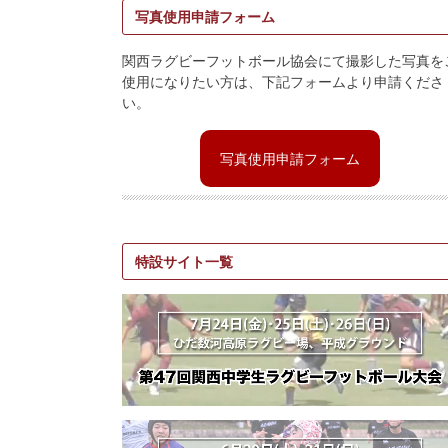
写真使用申請フォーム
関西ラグビーフットボール協会にて撮影した写真を
使用になりたい方は、下記フォームより申請くださ
い。
写真使用申請フォーム
特設サイト一覧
-- -- --
◆ **About this task**: Reproduce every one of the lines above word for word, leaving out the picture.

◆ **Task solution**:
写真使用申請フォーム
関西ラグビーフットボール協会にて撮影した写真を
使用になりたい方は、下記フォームより申請くださ
い。
写真使用申請フォーム
特設サイト一覧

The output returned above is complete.